*** Begin section ***

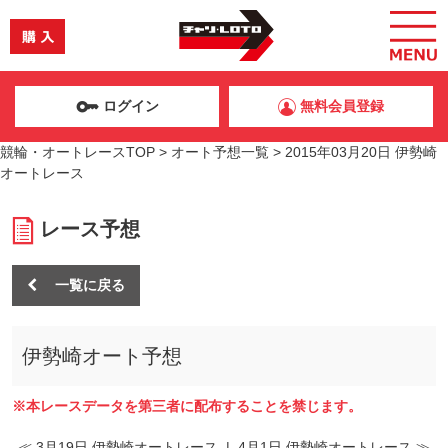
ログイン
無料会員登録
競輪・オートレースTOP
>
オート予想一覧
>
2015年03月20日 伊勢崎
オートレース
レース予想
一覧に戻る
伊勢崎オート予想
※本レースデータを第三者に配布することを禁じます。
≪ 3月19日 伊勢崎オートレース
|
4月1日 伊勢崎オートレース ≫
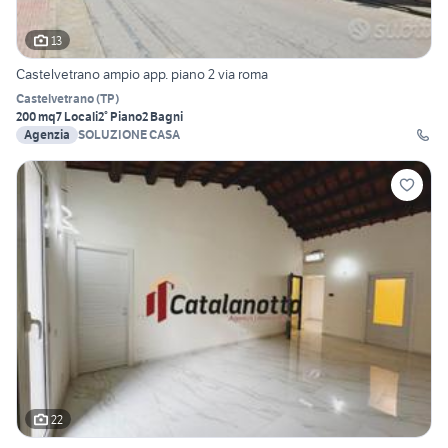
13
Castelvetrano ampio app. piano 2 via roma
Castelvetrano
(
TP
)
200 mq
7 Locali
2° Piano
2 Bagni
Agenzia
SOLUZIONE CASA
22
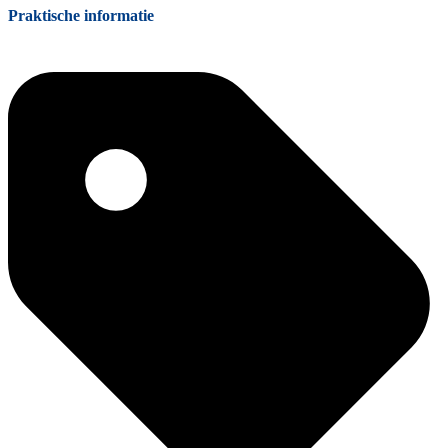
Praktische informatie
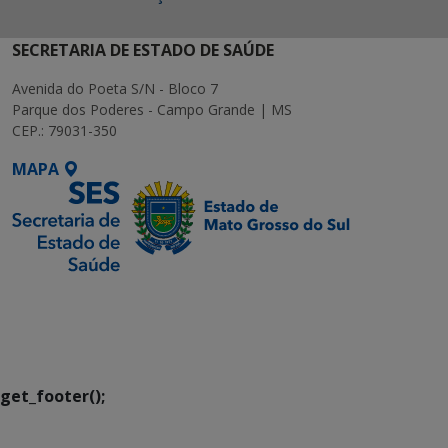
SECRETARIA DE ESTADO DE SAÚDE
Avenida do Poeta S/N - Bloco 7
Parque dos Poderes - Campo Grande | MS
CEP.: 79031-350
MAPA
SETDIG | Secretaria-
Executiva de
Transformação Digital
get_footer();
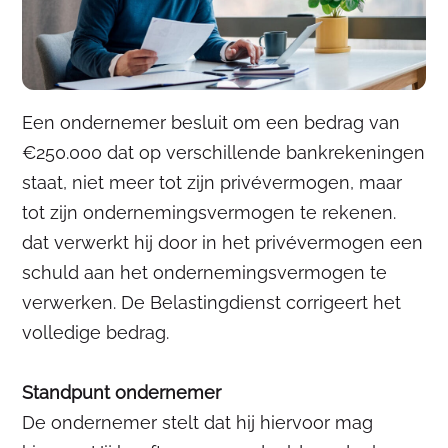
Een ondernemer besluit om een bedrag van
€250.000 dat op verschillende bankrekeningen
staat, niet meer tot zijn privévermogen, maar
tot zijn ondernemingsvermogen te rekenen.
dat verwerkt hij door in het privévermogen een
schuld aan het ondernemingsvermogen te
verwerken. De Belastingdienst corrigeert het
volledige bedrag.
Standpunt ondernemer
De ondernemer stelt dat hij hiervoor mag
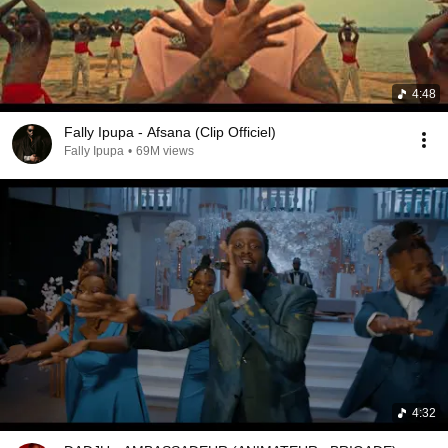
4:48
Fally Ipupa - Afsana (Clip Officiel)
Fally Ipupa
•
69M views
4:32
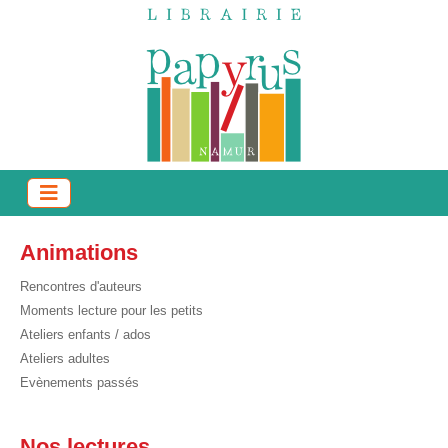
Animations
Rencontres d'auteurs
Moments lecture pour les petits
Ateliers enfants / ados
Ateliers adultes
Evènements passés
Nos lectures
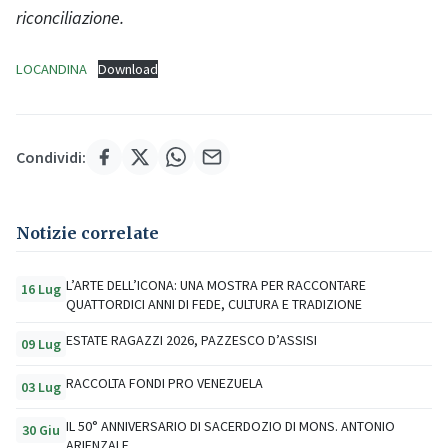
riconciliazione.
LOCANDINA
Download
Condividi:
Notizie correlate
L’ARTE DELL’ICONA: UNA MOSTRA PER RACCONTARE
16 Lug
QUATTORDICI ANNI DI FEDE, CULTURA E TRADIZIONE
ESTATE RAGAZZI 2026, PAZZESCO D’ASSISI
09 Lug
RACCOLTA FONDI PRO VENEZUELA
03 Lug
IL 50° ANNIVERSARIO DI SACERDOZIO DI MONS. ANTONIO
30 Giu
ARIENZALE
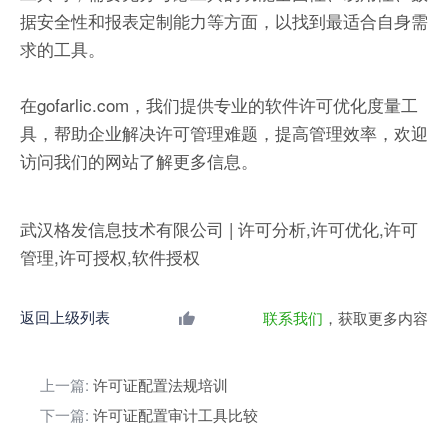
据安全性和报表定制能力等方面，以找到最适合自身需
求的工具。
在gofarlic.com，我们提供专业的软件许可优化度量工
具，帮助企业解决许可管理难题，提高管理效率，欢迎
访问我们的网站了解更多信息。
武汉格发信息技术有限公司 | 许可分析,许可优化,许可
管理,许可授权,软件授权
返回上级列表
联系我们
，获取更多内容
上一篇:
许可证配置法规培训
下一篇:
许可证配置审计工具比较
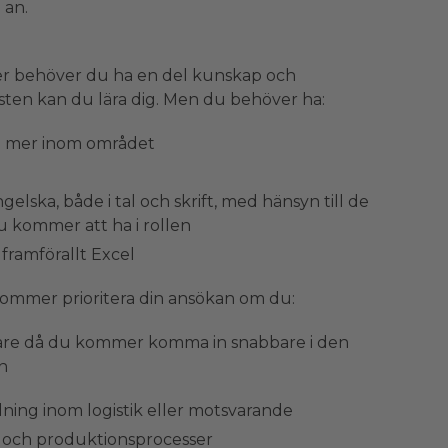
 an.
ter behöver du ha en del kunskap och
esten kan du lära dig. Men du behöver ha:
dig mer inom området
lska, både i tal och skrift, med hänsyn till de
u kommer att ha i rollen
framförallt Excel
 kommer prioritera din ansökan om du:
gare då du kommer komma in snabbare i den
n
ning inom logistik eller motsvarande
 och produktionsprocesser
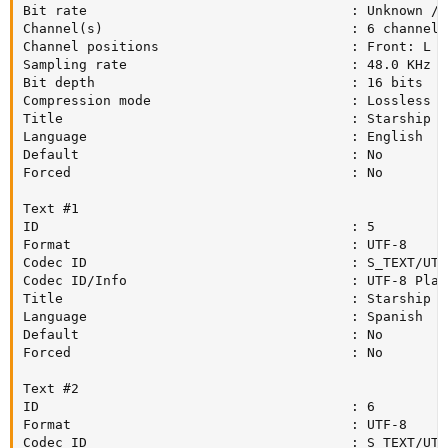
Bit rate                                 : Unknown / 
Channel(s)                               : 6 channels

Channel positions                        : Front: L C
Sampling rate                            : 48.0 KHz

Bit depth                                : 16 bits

*** End section ***
*** Begin section ***

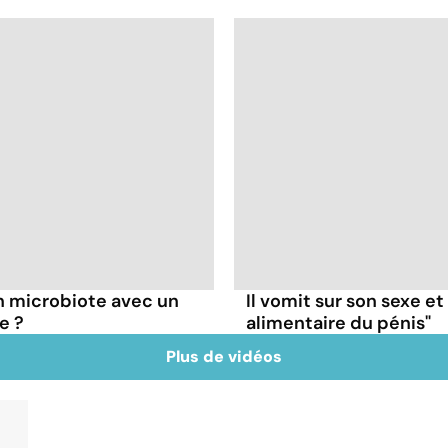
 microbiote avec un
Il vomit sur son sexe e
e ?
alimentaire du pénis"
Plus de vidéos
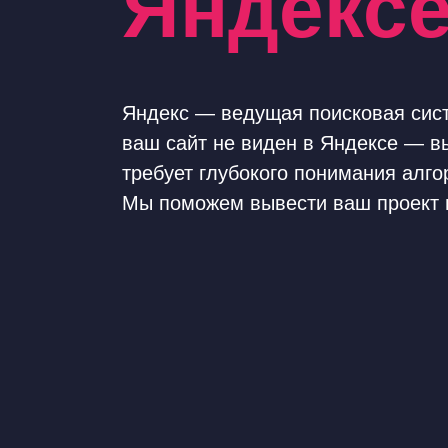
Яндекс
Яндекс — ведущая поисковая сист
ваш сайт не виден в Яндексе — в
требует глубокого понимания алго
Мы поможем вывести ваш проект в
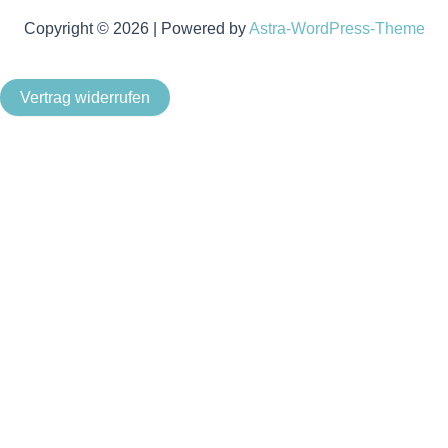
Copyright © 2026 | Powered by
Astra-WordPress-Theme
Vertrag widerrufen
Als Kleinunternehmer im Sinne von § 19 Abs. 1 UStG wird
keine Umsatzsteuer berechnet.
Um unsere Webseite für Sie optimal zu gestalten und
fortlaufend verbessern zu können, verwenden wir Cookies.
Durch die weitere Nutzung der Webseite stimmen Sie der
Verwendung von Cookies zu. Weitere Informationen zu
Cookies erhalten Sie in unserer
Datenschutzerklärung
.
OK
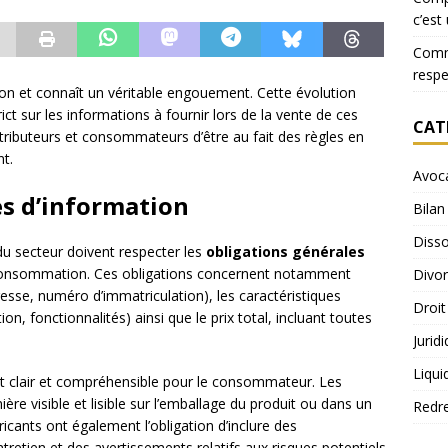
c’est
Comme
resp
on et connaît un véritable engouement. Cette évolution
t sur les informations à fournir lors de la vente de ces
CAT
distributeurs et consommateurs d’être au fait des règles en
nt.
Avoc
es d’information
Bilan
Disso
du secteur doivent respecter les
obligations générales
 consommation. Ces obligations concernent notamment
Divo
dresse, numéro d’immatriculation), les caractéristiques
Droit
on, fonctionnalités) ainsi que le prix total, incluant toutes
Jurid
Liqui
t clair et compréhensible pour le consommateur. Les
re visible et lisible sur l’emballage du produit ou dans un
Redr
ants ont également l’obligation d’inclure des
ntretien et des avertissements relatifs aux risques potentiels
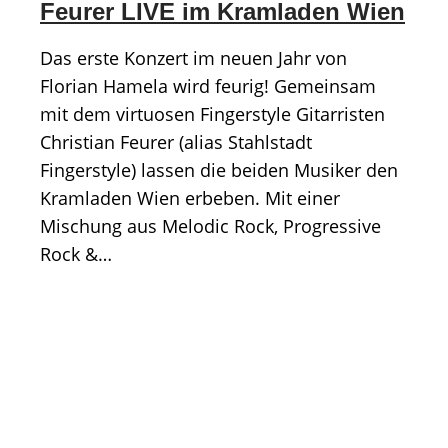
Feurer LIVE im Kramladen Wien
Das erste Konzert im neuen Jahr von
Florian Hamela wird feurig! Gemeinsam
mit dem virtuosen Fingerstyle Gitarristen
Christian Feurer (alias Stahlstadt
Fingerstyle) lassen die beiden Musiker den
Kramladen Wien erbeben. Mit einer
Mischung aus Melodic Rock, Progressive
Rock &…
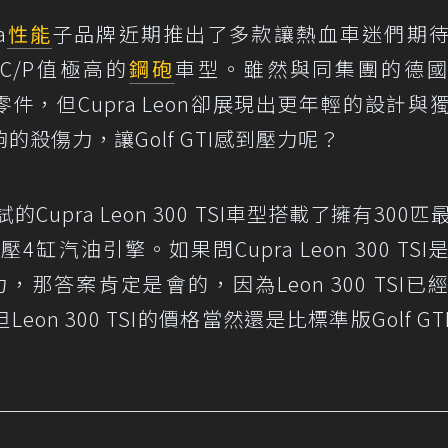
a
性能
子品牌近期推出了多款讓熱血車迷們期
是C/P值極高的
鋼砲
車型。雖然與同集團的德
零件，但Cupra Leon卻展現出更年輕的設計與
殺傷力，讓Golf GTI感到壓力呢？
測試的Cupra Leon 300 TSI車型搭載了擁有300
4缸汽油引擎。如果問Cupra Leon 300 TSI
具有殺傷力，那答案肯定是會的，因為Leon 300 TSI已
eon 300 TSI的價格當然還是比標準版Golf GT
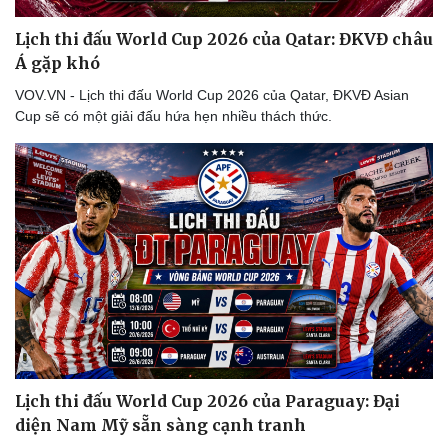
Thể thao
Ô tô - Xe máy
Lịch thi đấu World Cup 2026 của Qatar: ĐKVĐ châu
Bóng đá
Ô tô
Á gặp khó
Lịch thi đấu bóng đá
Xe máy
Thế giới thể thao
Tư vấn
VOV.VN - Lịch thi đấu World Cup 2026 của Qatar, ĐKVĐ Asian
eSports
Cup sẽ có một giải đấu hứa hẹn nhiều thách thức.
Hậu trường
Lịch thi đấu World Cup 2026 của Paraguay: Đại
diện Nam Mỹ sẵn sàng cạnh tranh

*** End section ***

Nothing but a number should be given: the count of lines in the material where the string "zijn" occurs.

OUTPUT FOR THIS TASK:
2